(Stored data)
--------------------------------
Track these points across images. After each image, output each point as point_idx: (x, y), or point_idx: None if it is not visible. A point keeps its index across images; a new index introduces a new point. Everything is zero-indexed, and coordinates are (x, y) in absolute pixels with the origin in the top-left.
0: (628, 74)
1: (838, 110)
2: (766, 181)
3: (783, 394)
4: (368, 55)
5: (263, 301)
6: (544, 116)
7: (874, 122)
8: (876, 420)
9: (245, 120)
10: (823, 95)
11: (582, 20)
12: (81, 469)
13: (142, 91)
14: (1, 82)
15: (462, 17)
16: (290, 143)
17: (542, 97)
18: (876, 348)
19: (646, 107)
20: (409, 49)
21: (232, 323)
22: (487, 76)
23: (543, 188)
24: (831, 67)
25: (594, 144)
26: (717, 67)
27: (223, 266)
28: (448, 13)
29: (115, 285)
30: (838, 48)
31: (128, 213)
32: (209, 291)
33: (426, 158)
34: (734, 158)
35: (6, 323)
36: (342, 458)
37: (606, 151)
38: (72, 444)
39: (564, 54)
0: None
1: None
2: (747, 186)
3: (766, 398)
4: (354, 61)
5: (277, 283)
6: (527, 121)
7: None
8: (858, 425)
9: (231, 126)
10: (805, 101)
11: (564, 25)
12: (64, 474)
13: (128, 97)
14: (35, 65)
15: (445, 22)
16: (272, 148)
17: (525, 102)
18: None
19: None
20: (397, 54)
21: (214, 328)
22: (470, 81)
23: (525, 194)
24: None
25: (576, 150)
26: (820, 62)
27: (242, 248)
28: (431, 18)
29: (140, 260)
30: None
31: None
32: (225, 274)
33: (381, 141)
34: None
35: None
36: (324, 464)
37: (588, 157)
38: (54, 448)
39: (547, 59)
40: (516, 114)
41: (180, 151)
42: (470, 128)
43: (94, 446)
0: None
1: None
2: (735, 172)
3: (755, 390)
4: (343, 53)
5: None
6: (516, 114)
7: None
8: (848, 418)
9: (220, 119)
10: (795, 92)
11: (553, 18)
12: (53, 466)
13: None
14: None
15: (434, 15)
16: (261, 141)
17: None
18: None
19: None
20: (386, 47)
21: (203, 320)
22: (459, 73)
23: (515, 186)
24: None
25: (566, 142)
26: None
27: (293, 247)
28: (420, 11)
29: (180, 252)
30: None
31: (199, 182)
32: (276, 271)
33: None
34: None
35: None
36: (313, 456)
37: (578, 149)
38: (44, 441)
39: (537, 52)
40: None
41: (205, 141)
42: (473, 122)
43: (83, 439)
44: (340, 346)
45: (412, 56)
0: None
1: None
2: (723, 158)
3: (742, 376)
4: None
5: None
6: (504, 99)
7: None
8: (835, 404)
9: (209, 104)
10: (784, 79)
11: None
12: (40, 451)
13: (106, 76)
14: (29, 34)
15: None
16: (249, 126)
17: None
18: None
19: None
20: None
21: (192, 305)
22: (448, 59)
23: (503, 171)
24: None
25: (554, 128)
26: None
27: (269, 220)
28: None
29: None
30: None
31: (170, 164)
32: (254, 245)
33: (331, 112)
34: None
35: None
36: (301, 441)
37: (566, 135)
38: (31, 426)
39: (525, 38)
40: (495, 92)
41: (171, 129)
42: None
--------------------------------
*Your goal*. The answer must restate all of the entries exactly.

*Answer*.
Track these points across images. After each image, output each point as point_idx: (x, y), or point_idx: None if it is not visible. A point keeps its index across images; a new index introduces a new point. Everything is zero-indexed, and coordinates are (x, y) in absolute pixels with the origin in the top-left.
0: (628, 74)
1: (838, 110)
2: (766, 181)
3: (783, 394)
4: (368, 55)
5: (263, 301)
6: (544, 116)
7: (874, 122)
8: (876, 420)
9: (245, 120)
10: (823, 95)
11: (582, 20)
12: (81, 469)
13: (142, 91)
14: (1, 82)
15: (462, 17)
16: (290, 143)
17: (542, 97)
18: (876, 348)
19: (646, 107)
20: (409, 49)
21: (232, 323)
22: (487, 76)
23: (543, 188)
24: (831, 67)
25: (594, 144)
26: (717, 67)
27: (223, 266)
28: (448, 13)
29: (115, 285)
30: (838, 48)
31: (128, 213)
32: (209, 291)
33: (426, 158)
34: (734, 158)
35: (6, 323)
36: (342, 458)
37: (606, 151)
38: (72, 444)
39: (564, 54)
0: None
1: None
2: (747, 186)
3: (766, 398)
4: (354, 61)
5: (277, 283)
6: (527, 121)
7: None
8: (858, 425)
9: (231, 126)
10: (805, 101)
11: (564, 25)
12: (64, 474)
13: (128, 97)
14: (35, 65)
15: (445, 22)
16: (272, 148)
17: (525, 102)
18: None
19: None
20: (397, 54)
21: (214, 328)
22: (470, 81)
23: (525, 194)
24: None
25: (576, 150)
26: (820, 62)
27: (242, 248)
28: (431, 18)
29: (140, 260)
30: None
31: None
32: (225, 274)
33: (381, 141)
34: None
35: None
36: (324, 464)
37: (588, 157)
38: (54, 448)
39: (547, 59)
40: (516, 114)
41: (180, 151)
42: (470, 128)
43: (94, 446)
0: None
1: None
2: (735, 172)
3: (755, 390)
4: (343, 53)
5: None
6: (516, 114)
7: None
8: (848, 418)
9: (220, 119)
10: (795, 92)
11: (553, 18)
12: (53, 466)
13: None
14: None
15: (434, 15)
16: (261, 141)
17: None
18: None
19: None
20: (386, 47)
21: (203, 320)
22: (459, 73)
23: (515, 186)
24: None
25: (566, 142)
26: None
27: (293, 247)
28: (420, 11)
29: (180, 252)
30: None
31: (199, 182)
32: (276, 271)
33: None
34: None
35: None
36: (313, 456)
37: (578, 149)
38: (44, 441)
39: (537, 52)
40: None
41: (205, 141)
42: (473, 122)
43: (83, 439)
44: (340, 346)
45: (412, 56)
0: None
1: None
2: (723, 158)
3: (742, 376)
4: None
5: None
6: (504, 99)
7: None
8: (835, 404)
9: (209, 104)
10: (784, 79)
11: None
12: (40, 451)
13: (106, 76)
14: (29, 34)
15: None
16: (249, 126)
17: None
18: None
19: None
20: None
21: (192, 305)
22: (448, 59)
23: (503, 171)
24: None
25: (554, 128)
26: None
27: (269, 220)
28: None
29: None
30: None
31: (170, 164)
32: (254, 245)
33: (331, 112)
34: None
35: None
36: (301, 441)
37: (566, 135)
38: (31, 426)
39: (525, 38)
40: (495, 92)
41: (171, 129)
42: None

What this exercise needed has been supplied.